With that, Zombie and his three-piece backing band launched into the set-closing tune, a fist-pumping pop-thrash anthem very much in the spirit of the dozen or so songs that had come before.

Although Zombie's latest run of dates has been dubbed the 'Hellbilly Deluxe 2 World Tour,' the singer only played a couple of songs from that yet-to-be-released album. He focused more on the original 'Hellbilly Deluxe,' his 1998 solo debut, growling atop the overdriven boogie of 'Suberbeast,' 'Living Dead Girl' and 'What Lurks on Channel X,' among others.

Throughout the show, giant video screens flashed clips of serial killers, strippers, anime porn and schlocky horror flicks, Zombie's own 'House of 1,000 Corpses' included. Such visuals were perfect accompaniments for music that, no matter how loud or aggressive, is far campier than it is dangerous.

Zombie may have once been a fearsome performer, but these days, the rocker-turned-filmmaker is a seasoned showman. Tuesday night, he repeatedly baited the audience like a professional wrestler, asking whether it was true that New York, a city he experienced in much grittier times, had gone "mellow."

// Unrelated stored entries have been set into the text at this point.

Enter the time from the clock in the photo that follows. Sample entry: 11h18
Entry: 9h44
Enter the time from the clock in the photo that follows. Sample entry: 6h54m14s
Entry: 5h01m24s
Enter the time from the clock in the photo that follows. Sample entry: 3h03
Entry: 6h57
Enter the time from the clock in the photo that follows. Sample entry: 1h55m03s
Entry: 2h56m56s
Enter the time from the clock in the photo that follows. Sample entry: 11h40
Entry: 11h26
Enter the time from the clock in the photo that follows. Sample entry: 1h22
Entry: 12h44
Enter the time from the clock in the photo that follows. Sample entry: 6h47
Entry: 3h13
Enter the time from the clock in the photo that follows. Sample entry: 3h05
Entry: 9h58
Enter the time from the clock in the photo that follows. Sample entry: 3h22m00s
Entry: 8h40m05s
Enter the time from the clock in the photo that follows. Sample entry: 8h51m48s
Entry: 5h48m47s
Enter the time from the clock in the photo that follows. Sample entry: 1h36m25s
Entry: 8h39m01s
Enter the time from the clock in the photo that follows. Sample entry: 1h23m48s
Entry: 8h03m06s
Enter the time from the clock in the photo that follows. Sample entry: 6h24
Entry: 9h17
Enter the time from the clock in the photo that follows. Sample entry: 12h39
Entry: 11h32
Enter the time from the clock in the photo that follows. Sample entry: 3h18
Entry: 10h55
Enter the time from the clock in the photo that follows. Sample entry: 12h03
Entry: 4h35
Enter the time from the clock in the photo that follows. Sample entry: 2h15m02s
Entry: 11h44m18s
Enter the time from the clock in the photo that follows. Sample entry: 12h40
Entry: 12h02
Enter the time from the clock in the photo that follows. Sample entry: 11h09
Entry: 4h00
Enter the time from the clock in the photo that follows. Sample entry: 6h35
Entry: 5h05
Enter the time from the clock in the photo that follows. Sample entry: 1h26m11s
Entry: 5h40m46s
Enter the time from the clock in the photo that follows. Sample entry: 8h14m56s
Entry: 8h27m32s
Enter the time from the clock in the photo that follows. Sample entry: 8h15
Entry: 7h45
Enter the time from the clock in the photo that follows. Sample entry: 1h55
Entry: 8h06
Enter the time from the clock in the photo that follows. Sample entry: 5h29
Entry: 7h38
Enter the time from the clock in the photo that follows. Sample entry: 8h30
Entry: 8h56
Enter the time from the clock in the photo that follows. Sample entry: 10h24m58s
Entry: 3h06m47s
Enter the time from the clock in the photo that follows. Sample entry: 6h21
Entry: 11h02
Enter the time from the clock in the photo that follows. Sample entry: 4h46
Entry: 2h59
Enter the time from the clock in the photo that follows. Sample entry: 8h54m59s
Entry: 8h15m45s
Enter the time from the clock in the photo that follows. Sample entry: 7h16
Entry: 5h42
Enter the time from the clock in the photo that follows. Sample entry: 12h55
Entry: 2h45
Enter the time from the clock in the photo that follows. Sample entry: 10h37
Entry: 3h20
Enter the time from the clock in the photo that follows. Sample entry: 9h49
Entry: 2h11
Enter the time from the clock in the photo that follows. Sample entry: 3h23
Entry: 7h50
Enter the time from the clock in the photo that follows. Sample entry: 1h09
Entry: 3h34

In truth, Zombie and Gotham have both become safer and more predictable than they were in the '80s, but that doesn't mean either has stopped being fun. On 'What?' a snarling new song, Zombie ordered fans to clear a circle in the middle of the room, so that female fans might run the floor and enjoy a mosh pit of their own. The ladies were happy to bash each other without interference from the fellows, and Zombie's bit of contrived chaos worked like a charm.

If the Hammerstein was heaven for the 'Hellbilly,' it was less hospitable to psychobilly openers the Nekromantix. The Danish-American trio played '50s rockabilly music about as hard and fast as it can be played, and even when lead singer Kim Nekroman slapped the daylights out of his coffin-shaped upright bass, propelling the songs into hardcore-punk and metal territory, the Zombie faithful merely tolerated the racket.